The exhibition is laid out in straightforward fashion, with separate galleries devoted to decorative arts, paintings and jazz, plus an entry space that includes paintings and iconic Shulman photographs.
"I was trying to find an elegant way to completely intersperse all the disciplines and the timeline material," Armstrong says. She had considered a more theatrical approach for the exhibition by re-creating, for example, a 1950s-era recording studio. "But at one of our earliest meetings, the design consultants urged me to keep the different areas separate."
Ultimately she opted for the approach articulated by architect Fisher. "You want to use the most minimal means to connect the space with the material that you're putting in it."
Walking through the galleries, Armstrong points out understated period touches. Midcentury furnishings are arrayed on a cork platform in homage to the flooring material favored by architect Neutra and featured in the Eames' own home. Reproductions of Eero Saarinen's classic molded-fiberglass chairs offer jazz lounge visitors a resting place for listening to vintage jazz amid Claxton photos and a wall of album covers.
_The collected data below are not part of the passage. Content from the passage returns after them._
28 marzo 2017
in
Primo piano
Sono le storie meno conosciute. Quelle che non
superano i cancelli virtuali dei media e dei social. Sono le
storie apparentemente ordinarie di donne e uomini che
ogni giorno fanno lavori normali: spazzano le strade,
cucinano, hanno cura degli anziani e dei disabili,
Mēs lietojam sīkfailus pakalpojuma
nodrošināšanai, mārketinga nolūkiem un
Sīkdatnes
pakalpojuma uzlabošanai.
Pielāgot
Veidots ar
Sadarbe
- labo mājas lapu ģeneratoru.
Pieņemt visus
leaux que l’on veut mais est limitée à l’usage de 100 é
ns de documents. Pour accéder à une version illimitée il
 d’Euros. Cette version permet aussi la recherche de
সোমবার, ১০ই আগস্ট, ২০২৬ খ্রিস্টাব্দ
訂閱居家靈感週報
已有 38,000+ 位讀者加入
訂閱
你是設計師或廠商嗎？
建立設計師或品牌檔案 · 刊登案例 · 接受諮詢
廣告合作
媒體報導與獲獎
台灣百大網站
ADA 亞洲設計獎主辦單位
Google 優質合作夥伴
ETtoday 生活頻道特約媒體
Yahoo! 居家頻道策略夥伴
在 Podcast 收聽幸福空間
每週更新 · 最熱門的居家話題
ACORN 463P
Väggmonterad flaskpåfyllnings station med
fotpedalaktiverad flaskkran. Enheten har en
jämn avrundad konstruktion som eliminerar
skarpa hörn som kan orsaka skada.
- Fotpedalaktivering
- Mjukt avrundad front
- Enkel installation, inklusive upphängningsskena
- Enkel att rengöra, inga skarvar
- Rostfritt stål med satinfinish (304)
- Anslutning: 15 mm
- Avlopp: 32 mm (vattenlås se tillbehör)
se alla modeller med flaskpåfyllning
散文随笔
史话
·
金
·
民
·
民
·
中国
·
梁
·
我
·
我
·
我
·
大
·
Even with the viewing areas segregated by subject, connections abound. In an adjoining gallery a few feet from the Eames' "surfboard" coffee table sits Benjamin's 1957 "Black Pillars," featuring oblong shapes that echo the designers' low-to-the-ground ovoid table. In the jazz lounge, muted yellow, red and blue vertical rectangles superimposed on a "Chet Baker Sings" album cover mirror Feitelson's 1954 painting "Magical Space Forms: Stripes" propped against a nearby wall.
As an Eames short film flickers silently on the gallery wall behind her, Armstrong pauses in her afternoon rounds to take it all in. "What's most important about the show," she says, "is that we're revisiting this period as broadly as we can within a sensibility. Hopefully, we really capture the zeitgeist of this period in postwar America where you had, I think, this sense of overall confidence. If you look at the art of the moment, pretty much every serious artist is dealing with global chaos and huge political and environmental issues. It's such a different world now, but the appealing parts of it, the design parts for sure, still pull us in."